# [PROBLEM TO WORK ON]
Turn the data, from its first line through the line that contains "17: (169, 100)", both included, into a numbered list with blank lines dropped. Leave the picture lines out of the list.
......
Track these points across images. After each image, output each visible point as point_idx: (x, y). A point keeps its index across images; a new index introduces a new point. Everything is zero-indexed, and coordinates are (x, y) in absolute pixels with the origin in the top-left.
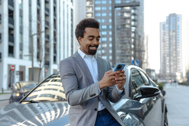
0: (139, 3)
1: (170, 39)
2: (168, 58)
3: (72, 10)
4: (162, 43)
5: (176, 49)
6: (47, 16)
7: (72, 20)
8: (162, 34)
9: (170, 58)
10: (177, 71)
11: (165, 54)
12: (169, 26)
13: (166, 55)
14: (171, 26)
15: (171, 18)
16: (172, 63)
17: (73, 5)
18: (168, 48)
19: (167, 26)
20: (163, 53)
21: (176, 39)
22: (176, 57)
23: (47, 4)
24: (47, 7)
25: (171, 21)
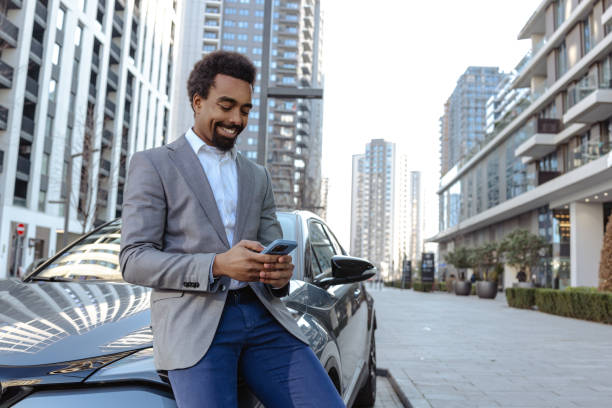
0: (321, 91)
1: (371, 192)
2: (366, 231)
3: (166, 110)
4: (356, 199)
5: (382, 214)
6: (108, 118)
7: (164, 133)
8: (357, 180)
9: (370, 231)
10: (382, 260)
11: (360, 221)
12: (371, 164)
13: (362, 225)
14: (375, 165)
15: (376, 148)
16: (373, 243)
17: (169, 100)
18: (367, 209)
19: (367, 164)
20: (356, 219)
21: (383, 193)
22: (381, 229)
23: (111, 94)
24: (111, 99)
25: (376, 154)
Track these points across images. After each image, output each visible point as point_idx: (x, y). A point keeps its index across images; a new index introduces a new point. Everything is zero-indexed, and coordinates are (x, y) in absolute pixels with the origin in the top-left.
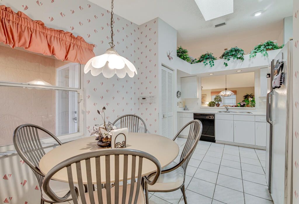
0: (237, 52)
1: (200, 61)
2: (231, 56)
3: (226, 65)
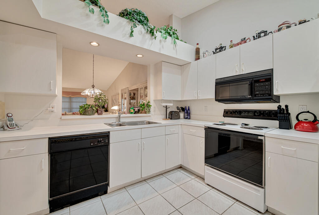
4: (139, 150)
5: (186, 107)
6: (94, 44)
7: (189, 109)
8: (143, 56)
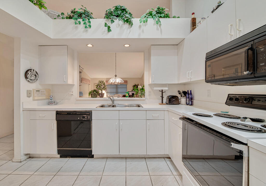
0: (124, 13)
1: (70, 18)
2: (115, 17)
3: (109, 29)
4: (117, 130)
5: (188, 91)
6: (90, 45)
7: (191, 94)
8: (130, 45)
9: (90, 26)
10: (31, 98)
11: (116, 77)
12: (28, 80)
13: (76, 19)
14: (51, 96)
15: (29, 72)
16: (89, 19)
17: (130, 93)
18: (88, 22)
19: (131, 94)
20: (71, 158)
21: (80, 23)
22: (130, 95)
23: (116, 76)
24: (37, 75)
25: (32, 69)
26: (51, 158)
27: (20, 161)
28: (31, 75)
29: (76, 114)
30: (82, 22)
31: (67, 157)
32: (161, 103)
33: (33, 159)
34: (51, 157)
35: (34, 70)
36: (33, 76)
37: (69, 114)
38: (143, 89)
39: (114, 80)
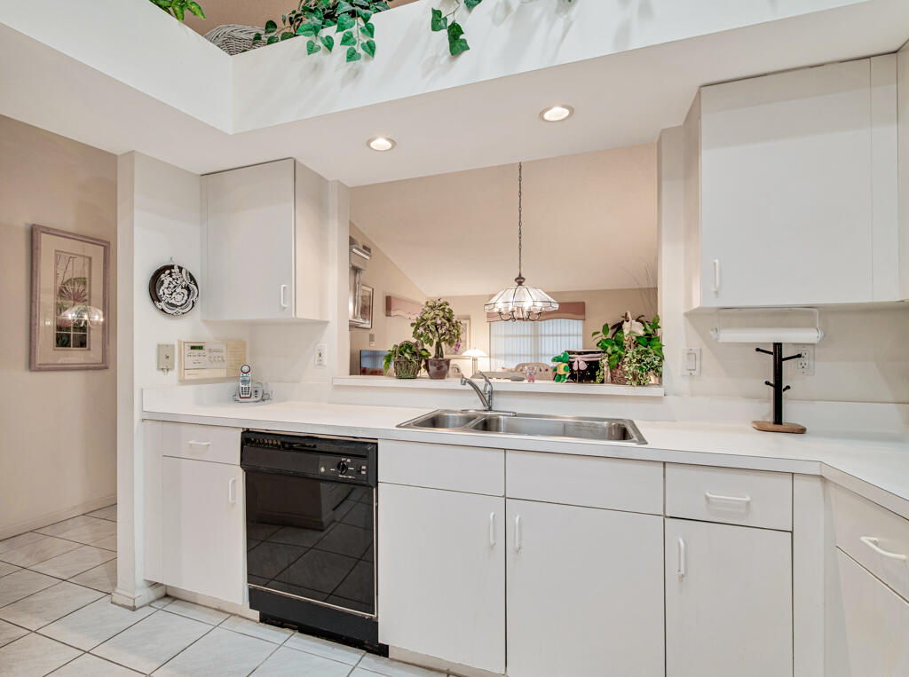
9: (371, 48)
10: (173, 375)
11: (520, 284)
12: (162, 305)
13: (316, 30)
14: (245, 369)
15: (165, 278)
16: (369, 18)
17: (579, 358)
18: (363, 31)
19: (583, 367)
20: (297, 633)
21: (329, 44)
22: (575, 368)
23: (520, 281)
24: (195, 288)
25: (176, 263)
26: (232, 614)
27: (131, 605)
28: (172, 286)
29: (312, 451)
30: (338, 37)
31: (285, 624)
32: (771, 419)
33: (173, 607)
34: (231, 611)
35: (180, 269)
36: (179, 290)
37: (287, 446)
38: (649, 340)
39: (511, 299)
......
# [WRITTEN ANSWER]
1. Track these points across images. After each image, output each visible point as point_idx: (x, y). A point keeps its index across images; a new index introduces a new point. Everything is zero-indexed, and coordinates are (x, y) in absolute pixels with the origin in the top-left.
2. 0: (139, 3)
3. 1: (170, 39)
4. 2: (168, 58)
5. 3: (72, 10)
6. 4: (162, 43)
7. 5: (176, 49)
8. 6: (47, 16)
9. 7: (72, 20)
10. 8: (162, 34)
11. 9: (170, 58)
12. 10: (177, 71)
13. 11: (165, 54)
14. 12: (169, 26)
15. 13: (166, 55)
16. 14: (171, 26)
17. 15: (171, 18)
18. 16: (172, 63)
19. 17: (73, 5)
20. 18: (168, 48)
21. 19: (167, 26)
22. 20: (163, 53)
23. 21: (176, 39)
24. 22: (176, 57)
25. 23: (47, 4)
26. 24: (47, 7)
27. 25: (171, 21)
28. 0: (321, 91)
29. 1: (371, 192)
30. 2: (366, 231)
31. 3: (166, 110)
32. 4: (356, 199)
33. 5: (382, 214)
34. 6: (108, 118)
35. 7: (164, 133)
36. 8: (357, 180)
37. 9: (370, 231)
38. 10: (382, 260)
39. 11: (360, 221)
40. 12: (371, 164)
41. 13: (362, 225)
42. 14: (375, 165)
43. 15: (376, 148)
44. 16: (373, 243)
45. 17: (169, 100)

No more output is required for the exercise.